■ **TASK STATEMENT**: Once the images are set aside, output the listing exactly as it stands.

■ **SOURCE DATA**:
>>>

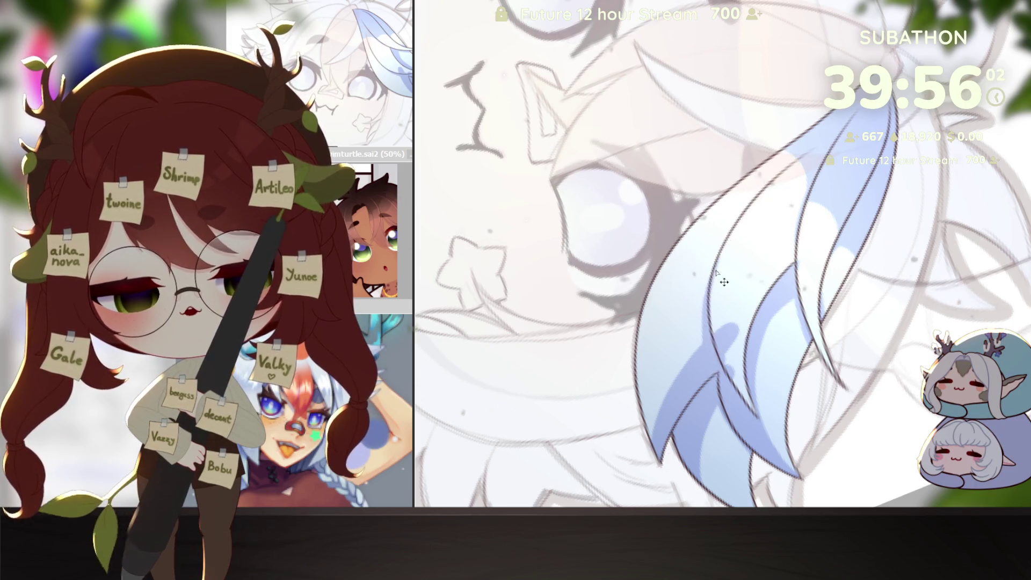
{"action": "left_click_drag", "start_coordinate": [736, 329], "coordinate": [729, 365]}
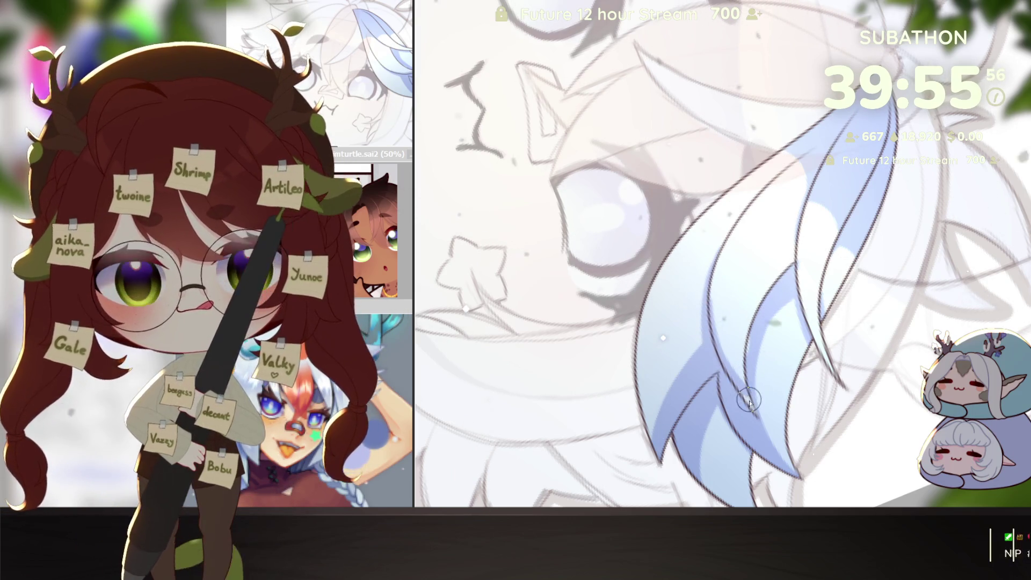
{"action": "key", "text": "Delete"}
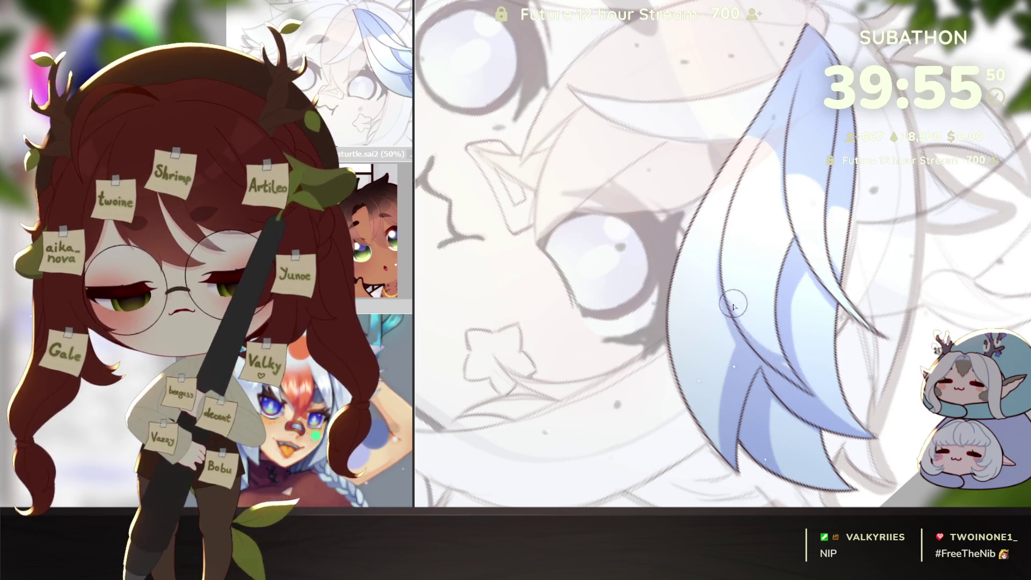
{"action": "key", "text": "Delete"}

<<<

■ **COMPLETED TASK**:
{"action": "left_click_drag", "start_coordinate": [736, 329], "coordinate": [729, 365]}
{"action": "key", "text": "Delete"}
{"action": "key", "text": "Delete"}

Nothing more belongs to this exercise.